A sonographer is someone who undertakes and reports diagnostic, screening or interventional ultrasound examinations.
The majority of sonographers start their career as Radiographers. Radiographers are Allied Health Professionals who have studied at university in Medical imaging. Ultrasound is one of many different types of imaging techniques. In fact approximately 90% of patients who visit a hospital will have to see a radiographer. This could be for an Xray, MRI, CT, ultrasound and nuclear medicine to name a few. Some sonographers may have also begun their career in women’s health such as midwifery.
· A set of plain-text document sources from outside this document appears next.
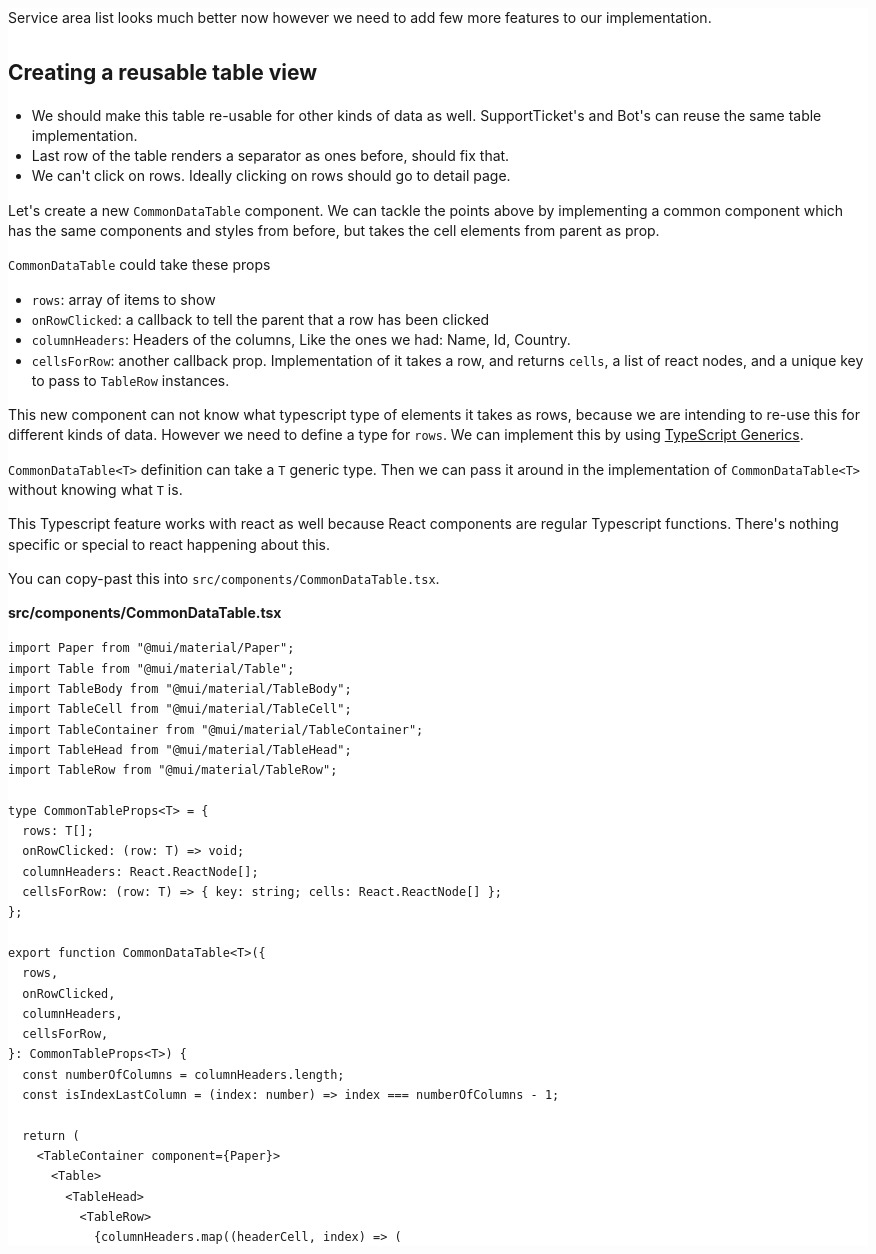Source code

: Service area list looks much better now however we need to add few more features to our implementation.

## Creating a reusable table view

- We should make this table re-usable for other kinds of data as well. SupportTicket's and Bot's can reuse the same table implementation.
- Last row of the table renders a separator as ones before, should fix that.
- We can't click on rows. Ideally clicking on rows should go to detail page.

Let's create a new `CommonDataTable` component. We can tackle the points above by implementing a common component which has the same components and styles from before, but takes the cell elements from parent as prop.

`CommonDataTable` could take these props

- `rows`: array of items to show
- `onRowClicked`: a callback to tell the parent that a row has been clicked
- `columnHeaders`: Headers of the columns, Like the ones we had: Name, Id, Country.
- `cellsForRow`: another callback prop. Implementation of it takes a row, and returns `cells`, a list of react nodes, and a unique key to pass to `TableRow` instances.

This new component can not know what typescript type of elements it takes as rows, because we are intending to re-use this for different kinds of data. However we need to define a type for `rows`. 
We can implement this by using [TypeScript Generics](https://www.typescriptlang.org/docs/handbook/2/generics.html). 

`CommonDataTable<T>` definition can take a `T` generic type. Then we can pass it around in the implementation of `CommonDataTable<T>` without knowing what `T` is.

This Typescript feature works with react as well because React components are regular Typescript functions. There's nothing specific or special to react happening about this.

You can copy-past this into `src/components/CommonDataTable.tsx`.

**src/components/CommonDataTable.tsx**

```tsx
import Paper from "@mui/material/Paper";
import Table from "@mui/material/Table";
import TableBody from "@mui/material/TableBody";
import TableCell from "@mui/material/TableCell";
import TableContainer from "@mui/material/TableContainer";
import TableHead from "@mui/material/TableHead";
import TableRow from "@mui/material/TableRow";

type CommonTableProps<T> = {
  rows: T[];
  onRowClicked: (row: T) => void;
  columnHeaders: React.ReactNode[];
  cellsForRow: (row: T) => { key: string; cells: React.ReactNode[] };
};

export function CommonDataTable<T>({
  rows,
  onRowClicked,
  columnHeaders,
  cellsForRow,
}: CommonTableProps<T>) {
  const numberOfColumns = columnHeaders.length;
  const isIndexLastColumn = (index: number) => index === numberOfColumns - 1;

  return (
    <TableContainer component={Paper}>
      <Table>
        <TableHead>
          <TableRow>
            {columnHeaders.map((headerCell, index) => (
```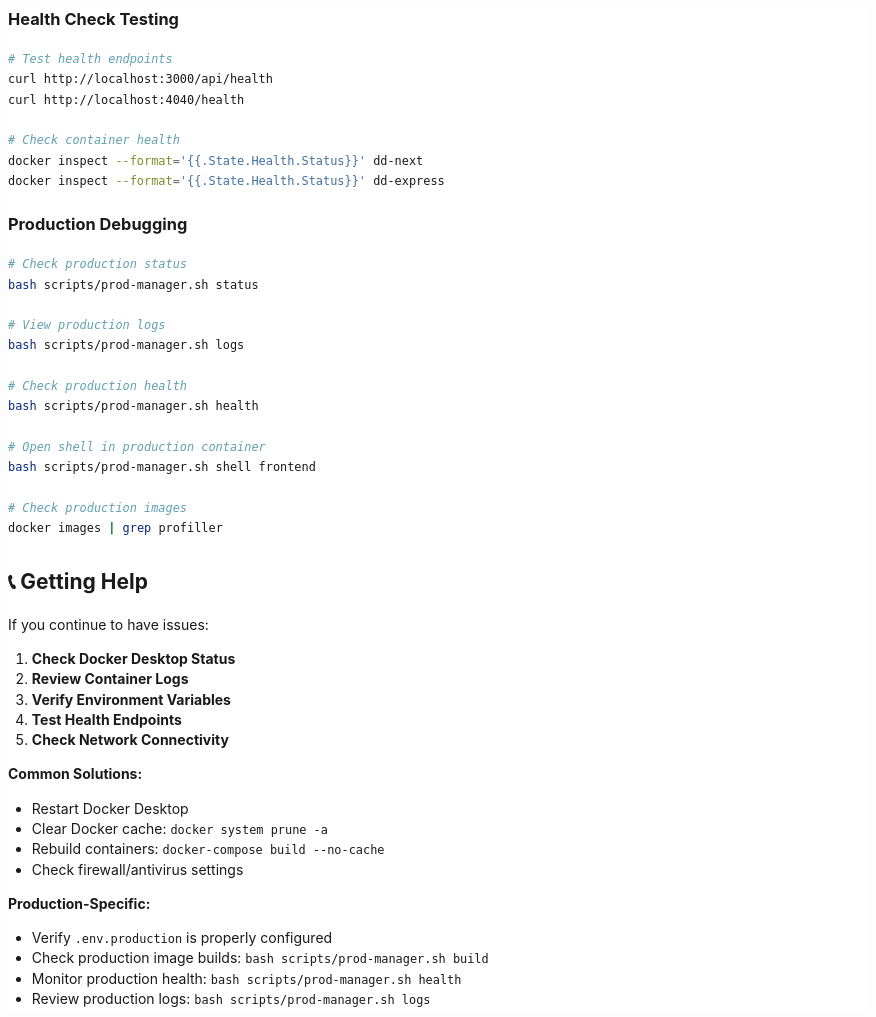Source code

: ### Health Check Testing

```bash
# Test health endpoints
curl http://localhost:3000/api/health
curl http://localhost:4040/health

# Check container health
docker inspect --format='{{.State.Health.Status}}' dd-next
docker inspect --format='{{.State.Health.Status}}' dd-express
```

### Production Debugging

```bash
# Check production status
bash scripts/prod-manager.sh status

# View production logs
bash scripts/prod-manager.sh logs

# Check production health
bash scripts/prod-manager.sh health

# Open shell in production container
bash scripts/prod-manager.sh shell frontend

# Check production images
docker images | grep profiller
```

## 📞 Getting Help

If you continue to have issues:

1. **Check Docker Desktop Status**
2. **Review Container Logs**
3. **Verify Environment Variables**
4. **Test Health Endpoints**
5. **Check Network Connectivity**

**Common Solutions:**
- Restart Docker Desktop
- Clear Docker cache: `docker system prune -a`
- Rebuild containers: `docker-compose build --no-cache`
- Check firewall/antivirus settings

**Production-Specific:**
- Verify `.env.production` is properly configured
- Check production image builds: `bash scripts/prod-manager.sh build`
- Monitor production health: `bash scripts/prod-manager.sh health`
- Review production logs: `bash scripts/prod-manager.sh logs` 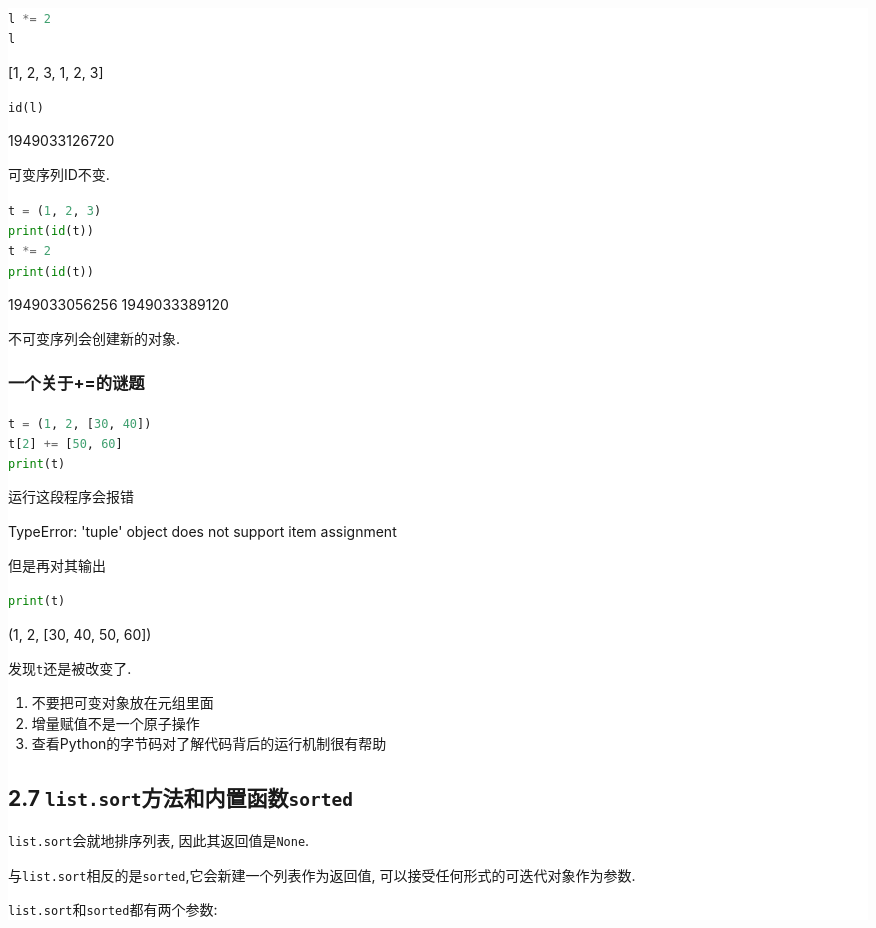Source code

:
 ```python
l *= 2
l
```

[1, 2, 3, 1, 2, 3]

```
id(l)
```

1949033126720

可变序列ID不变.

```python
t = (1, 2, 3)
print(id(t))
t *= 2
print(id(t))
```

1949033056256
1949033389120

不可变序列会创建新的对象.

### 一个关于+=的谜题

```python
t = (1, 2, [30, 40])
t[2] += [50, 60]
print(t)
```

运行这段程序会报错

TypeError: 'tuple' object does not support item assignment

但是再对其输出

```python
print(t)
```

(1, 2, [30, 40, 50, 60])

发现`t`还是被改变了.

1. 不要把可变对象放在元组里面
2. 增量赋值不是一个原子操作
3. 查看Python的字节码对了解代码背后的运行机制很有帮助

## 2.7 `list.sort`方法和内置函数`sorted`

`list.sort`会就地排序列表, 因此其返回值是`None`.

与`list.sort`相反的是`sorted`,它会新建一个列表作为返回值, 可以接受任何形式的可迭代对象作为参数.

`list.sort`和`sorted`都有两个参数:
Once they have spent 4 years at university they must practice as a professional for a few more years. This is to expand their skills and knowledge. This can be in a hospital or private clinic. To then specialise in Ultrasound Imaging and reporting they must return to university at a postgraduate level which usually another 2 years. Even after 5-7 years of study, the learning never really stops…. Once qualified, a Sonographer must keep up to date with current practices, guidelines, technology and scan techniques. Although we are never shocked by what we see, we do sometimes come across new and unusual cases!
We start early preparing the scan room with equipment and checking who’s booked in and for which type of scan.
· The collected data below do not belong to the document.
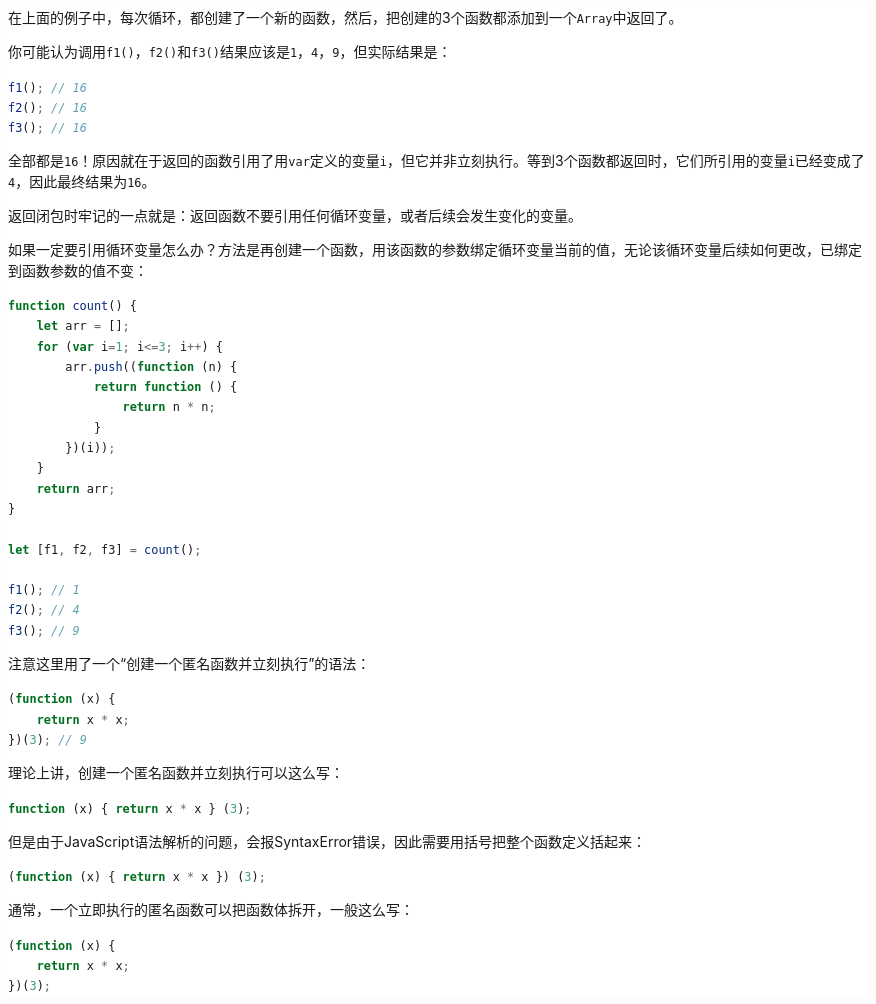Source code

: 在上面的例子中，每次循环，都创建了一个新的函数，然后，把创建的3个函数都添加到一个`Array`中返回了。

你可能认为调用`f1()`，`f2()`和`f3()`结果应该是`1`，`4`，`9`，但实际结果是：

```javascript
f1(); // 16
f2(); // 16
f3(); // 16
```

全部都是`16`！原因就在于返回的函数引用了用`var`定义的变量`i`，但它并非立刻执行。等到3个函数都返回时，它们所引用的变量`i`已经变成了`4`，因此最终结果为`16`。

返回闭包时牢记的一点就是：返回函数不要引用任何循环变量，或者后续会发生变化的变量。

如果一定要引用循环变量怎么办？方法是再创建一个函数，用该函数的参数绑定循环变量当前的值，无论该循环变量后续如何更改，已绑定到函数参数的值不变：

```javascript
function count() {
    let arr = [];
    for (var i=1; i<=3; i++) {
        arr.push((function (n) {
            return function () {
                return n * n;
            }
        })(i));
    }
    return arr;
}

let [f1, f2, f3] = count();

f1(); // 1
f2(); // 4
f3(); // 9
```

注意这里用了一个“创建一个匿名函数并立刻执行”的语法：

```javascript
(function (x) {
    return x * x;
})(3); // 9
```

理论上讲，创建一个匿名函数并立刻执行可以这么写：

```javascript
function (x) { return x * x } (3);
```

但是由于JavaScript语法解析的问题，会报SyntaxError错误，因此需要用括号把整个函数定义括起来：

```javascript
(function (x) { return x * x }) (3);
```

通常，一个立即执行的匿名函数可以把函数体拆开，一般这么写：

```javascript
(function (x) {
    return x * x;
})(3);
```
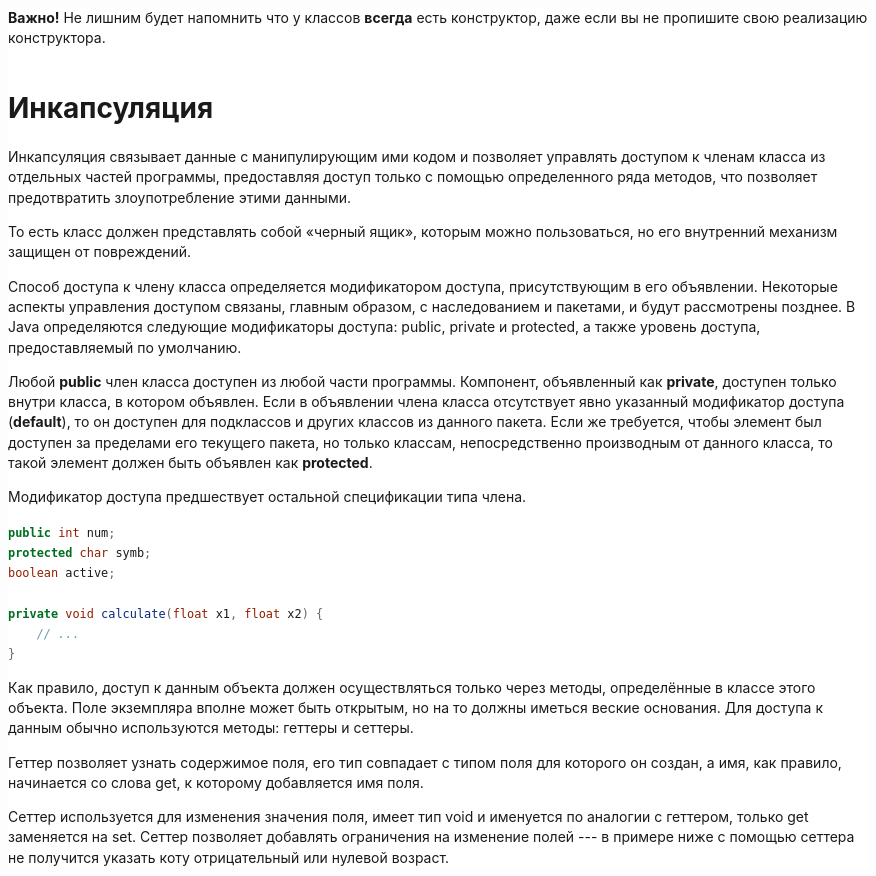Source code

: **Важно!** Не лишним будет напомнить что у классов **всегда** есть
конструктор, даже если вы не пропишите свою реализацию конструктора.

# Инкапсуляция

Инкапсуляция связывает данные с манипулирующим ими кодом и позволяет
управлять доступом к членам класса из отдельных частей программы,
предоставляя доступ только с помощью определенного ряда методов, что
позволяет предотвратить злоупотребление этими данными.

То есть класс должен представлять собой «черный ящик», которым можно
пользоваться, но его внутренний механизм защищен от повреждений.

Способ доступа к члену класса определяется модификатором доступа,
присутствующим в его объявлении. Некоторые аспекты управления доступом
связаны, главным образом, с наследованием и пакетами, и будут
рассмотрены позднее. В Java определяются следующие модификаторы доступа:
public, private и protected, а также уровень доступа, предоставляемый по
умолчанию.

Любой **public** член класса доступен из любой части программы.
Компонент, объявленный как **private**, доступен только внутри класса, в
котором объявлен. Если в объявлении члена класса отсутствует явно
указанный модификатор доступа (**default**), то он доступен для
подклассов и других классов из данного пакета. Если же требуется, чтобы
элемент был доступен за пределами его текущего пакета, но только
классам, непосредственно производным от данного класса, то такой элемент
должен быть объявлен как **protected**.

Модификатор доступа предшествует остальной спецификации типа члена.

```java
public int num;
protected char symb;
boolean active;

private void calculate(float x1, float x2) {
    // ...
}
```

Как правило, доступ к данным объекта должен осуществляться только через
методы, определённые в классе этого объекта. Поле экземпляра вполне
может быть открытым, но на то должны иметься веские основания. Для
доступа к данным обычно используются методы: геттеры и сеттеры.

Геттер позволяет узнать содержимое поля, его тип совпадает с типом поля
для которого он создан, а имя, как правило, начинается со слова get, к
которому добавляется имя поля.

Сеттер используется для изменения значения поля, имеет тип void и
именуется по аналогии с геттером, только get заменяется на set. Сеттер
позволяет добавлять ограничения на изменение полей --- в примере ниже с
помощью сеттера не получится указать коту отрицательный или нулевой
возраст.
Each time we meet a new patient we know that it could be a completely normal picture. We will scan through the organs documenting measurements and saving images to show what we have seen. Sadly we may see something unexpected which may change the dynamics of the scan. This can lead us into having a difficult and often upsetting discussion with the patient. Being able to pass on findings and support patients is a big part of our job.
Between each scan we construct a report documenting what the scan showed and pass this onto the referrer for them to fit the Ultrasound results into the overall clinical picture alongside other findings such as symptoms and blood test results. Sometimes we may have to make urgent calls to referrers to update them on findings and even make the occasional call for an ambulance if we find something life threatening.
With all the days scans performed and reports written up we give the room a thorough clean and tidy and check over the machine and its transducer’s (the part we hold) for any signs of damage or wear and tear. We sign out, remove our uniforms and shut down the scan machine ready for the next day’s sonographer.